Bu dönemde her zaman gündemde olan kaliteli protein tüketiminin de önemli olduğunu söyleyen Demirci, “Hayvansal protein kaynaklarının tüketimine yönelik yumurta ve peynir çeşitleri de uygun koşullarda saklandığında uzun süre dayanabilen kaliteli hayvansal protein içeren gıdalardır. Besin değeri yüksek bir başka protein kaynağı alternatifi ise kuru baklagillerdir. Yeşil, kırmızı mercimek, nohut, fasulye çeşitleri, barbunya vb. gıdalar her gün tüketilebilirler. Pişirme süresi uzun olabilen bu ürünlerin önceden büyük miktarlarda haşlanıp daha sonra hızlıca pişirilebilecek şekilde buzlukta saklanması kuru baklagillerin tüketimini kolaylaştıracaktır. Bunlara ek olarak probiyotik takviyeli yoğurt gibi ürünlerde bulunan faydalı mikroorganizmalar da bağışıklık sistemini destekleyici etkide bulunabildikleri için özellikle bu dönemde sevenlerce tüketilebilir” açıklamasında bulundu.
Fiziksel aktivitenin kısıtlanması ve enerji alımının yükselmesi kilo alımına neden olabilecek risk faktörleridir. Bu sebeple ‘boş enerji’ kaynağı dediğimiz besin kalitesi ve içeriği yönünden faydalı olmayan besinlerin tüketimimin sınırlandırılması gerekir. Sınırlandırılması gereken yiyecek ve içecekler; kan şekerini hızla yükselten şeker ve şekerli yiyecek ve içecekler, beyaz ekmek de dahil hamur işi ürünler, işlenmiş et ürünleri, aşırı tuz içeren besinlerdir. Enerji içeriği yüksek alkollü içeceklerin de vitamin, mineral emilimini olumsuz etkileyebildiği ve uyku problemlerine yola açabildiği için tüketimi mümkün olduğunca sınırlı olmalıdır. Alkol tüketiminin korona virüs enfeksiyonunu önlediğine dair herhangi bir kanıt bulunmadığı gibi, içinde etil alkol yerine metil alkol bulunan sahte içkiler ifadelerini kullandı.
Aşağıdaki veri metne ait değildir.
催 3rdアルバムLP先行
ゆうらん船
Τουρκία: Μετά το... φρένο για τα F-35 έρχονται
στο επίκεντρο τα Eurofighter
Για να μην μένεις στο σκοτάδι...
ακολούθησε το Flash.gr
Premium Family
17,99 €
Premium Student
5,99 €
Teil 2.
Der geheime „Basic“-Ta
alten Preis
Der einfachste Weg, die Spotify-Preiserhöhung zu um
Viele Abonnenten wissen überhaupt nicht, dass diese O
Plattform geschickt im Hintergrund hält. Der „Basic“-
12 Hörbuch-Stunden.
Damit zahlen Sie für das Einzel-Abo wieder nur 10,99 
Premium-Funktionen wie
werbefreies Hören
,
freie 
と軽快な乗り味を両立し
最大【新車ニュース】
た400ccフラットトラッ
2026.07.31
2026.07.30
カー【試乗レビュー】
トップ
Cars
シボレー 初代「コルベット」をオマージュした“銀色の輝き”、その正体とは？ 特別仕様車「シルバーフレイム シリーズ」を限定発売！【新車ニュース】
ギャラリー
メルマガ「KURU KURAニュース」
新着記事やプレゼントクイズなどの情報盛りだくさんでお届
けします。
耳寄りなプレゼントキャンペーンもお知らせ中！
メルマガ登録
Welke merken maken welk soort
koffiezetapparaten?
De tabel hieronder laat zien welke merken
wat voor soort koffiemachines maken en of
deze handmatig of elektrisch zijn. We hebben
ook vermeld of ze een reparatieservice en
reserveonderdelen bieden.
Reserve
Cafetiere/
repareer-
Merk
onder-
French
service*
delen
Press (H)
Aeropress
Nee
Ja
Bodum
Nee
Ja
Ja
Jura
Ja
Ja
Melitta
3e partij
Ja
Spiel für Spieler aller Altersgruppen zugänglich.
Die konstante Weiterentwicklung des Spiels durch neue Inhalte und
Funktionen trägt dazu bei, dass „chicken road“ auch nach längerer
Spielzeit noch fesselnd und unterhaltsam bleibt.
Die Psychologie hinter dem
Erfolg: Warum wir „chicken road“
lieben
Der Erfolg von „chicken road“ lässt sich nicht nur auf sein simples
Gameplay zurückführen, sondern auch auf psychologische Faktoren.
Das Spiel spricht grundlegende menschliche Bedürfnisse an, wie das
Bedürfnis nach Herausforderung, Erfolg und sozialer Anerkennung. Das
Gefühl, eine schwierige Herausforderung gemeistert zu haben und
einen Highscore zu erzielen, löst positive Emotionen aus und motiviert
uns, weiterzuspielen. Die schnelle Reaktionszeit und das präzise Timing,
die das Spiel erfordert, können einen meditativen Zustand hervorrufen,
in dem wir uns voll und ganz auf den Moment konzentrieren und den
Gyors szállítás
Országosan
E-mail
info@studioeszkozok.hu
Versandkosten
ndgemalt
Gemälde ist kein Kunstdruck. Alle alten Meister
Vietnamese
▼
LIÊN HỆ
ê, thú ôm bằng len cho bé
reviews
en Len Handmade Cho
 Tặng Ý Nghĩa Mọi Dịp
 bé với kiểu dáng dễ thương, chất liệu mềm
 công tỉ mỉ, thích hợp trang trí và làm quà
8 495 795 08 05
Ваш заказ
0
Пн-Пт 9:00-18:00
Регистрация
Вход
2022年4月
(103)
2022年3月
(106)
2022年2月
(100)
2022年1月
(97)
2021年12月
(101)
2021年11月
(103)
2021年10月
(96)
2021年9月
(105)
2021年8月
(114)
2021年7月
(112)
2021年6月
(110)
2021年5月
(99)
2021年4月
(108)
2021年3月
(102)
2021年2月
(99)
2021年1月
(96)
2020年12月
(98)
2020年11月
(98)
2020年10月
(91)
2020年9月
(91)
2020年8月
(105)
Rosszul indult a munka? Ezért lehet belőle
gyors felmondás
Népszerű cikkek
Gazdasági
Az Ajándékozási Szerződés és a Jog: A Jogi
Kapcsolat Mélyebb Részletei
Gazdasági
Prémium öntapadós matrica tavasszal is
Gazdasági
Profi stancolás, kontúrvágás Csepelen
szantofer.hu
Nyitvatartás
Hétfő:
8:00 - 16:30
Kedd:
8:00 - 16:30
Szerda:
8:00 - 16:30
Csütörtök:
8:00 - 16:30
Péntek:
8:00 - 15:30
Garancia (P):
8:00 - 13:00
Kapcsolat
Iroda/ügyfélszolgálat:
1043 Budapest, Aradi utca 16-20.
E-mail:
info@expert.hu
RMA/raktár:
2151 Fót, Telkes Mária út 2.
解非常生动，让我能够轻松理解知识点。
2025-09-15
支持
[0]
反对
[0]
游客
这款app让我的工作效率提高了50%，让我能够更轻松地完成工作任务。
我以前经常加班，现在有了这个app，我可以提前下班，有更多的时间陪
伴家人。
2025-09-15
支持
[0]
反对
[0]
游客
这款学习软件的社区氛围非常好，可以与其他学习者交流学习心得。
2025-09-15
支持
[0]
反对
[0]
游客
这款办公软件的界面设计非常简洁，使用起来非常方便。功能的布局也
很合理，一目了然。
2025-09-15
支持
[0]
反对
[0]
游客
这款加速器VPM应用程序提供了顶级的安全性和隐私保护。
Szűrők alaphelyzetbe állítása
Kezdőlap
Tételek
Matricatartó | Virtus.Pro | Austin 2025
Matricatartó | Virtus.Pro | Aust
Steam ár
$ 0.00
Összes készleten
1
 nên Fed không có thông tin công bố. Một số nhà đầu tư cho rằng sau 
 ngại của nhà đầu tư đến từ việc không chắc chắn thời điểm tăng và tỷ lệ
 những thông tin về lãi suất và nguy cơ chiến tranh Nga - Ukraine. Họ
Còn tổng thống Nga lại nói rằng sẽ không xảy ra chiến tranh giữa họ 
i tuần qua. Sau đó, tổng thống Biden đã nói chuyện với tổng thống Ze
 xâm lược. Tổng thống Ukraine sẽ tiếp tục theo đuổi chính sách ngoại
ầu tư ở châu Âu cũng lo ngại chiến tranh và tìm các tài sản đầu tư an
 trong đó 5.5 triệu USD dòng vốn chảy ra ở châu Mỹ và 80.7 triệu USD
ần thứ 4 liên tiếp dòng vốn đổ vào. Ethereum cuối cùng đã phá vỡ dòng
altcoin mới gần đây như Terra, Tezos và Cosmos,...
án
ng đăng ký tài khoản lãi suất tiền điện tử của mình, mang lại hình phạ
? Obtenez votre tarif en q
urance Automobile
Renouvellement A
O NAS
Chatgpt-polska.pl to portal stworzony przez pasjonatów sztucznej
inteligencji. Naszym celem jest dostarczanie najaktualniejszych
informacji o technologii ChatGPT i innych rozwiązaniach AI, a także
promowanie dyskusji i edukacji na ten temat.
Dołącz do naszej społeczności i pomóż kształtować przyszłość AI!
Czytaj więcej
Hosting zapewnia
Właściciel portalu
Evdeki boş zamanın sürekli bir şeyler atıştırılarak doldurmasının hem bağışıklığın olumsuz etkilenmesine hem de gereksiz ağırlık kazanımına yol açtığının altını çizen Demirci, "Bu sebeple 3 ana öğünü kesin şekilde tüketmek kaydı ile ihtiyaç halinde sağlıklı ara öğünler tercih ederek atıştırma ihtiyacı giderilebilir. Bu noktada tüketilen her besinin fazlasının yağ olarak depolandığı unutulmamalıdır. Son olarak taze sıkılmış meyve suları yerine meyvenin kendisini tüketmenin daha sağlıklı olduğunu belirmek gerekir. Örneğin bir bardak taze sıkılmış portakal suyu için ortalama 4-5 portakal kullanılmaktadır. Bu miktar günlük meyve tüketiminin üstündedir. Taze sıkmak yerine meyvenin kendisi tüketildiğinde, hem porsiyon kontrolü sağlamış, hem de meyveden gelecek olan posa alınmış olur” açıklamasında bulundu.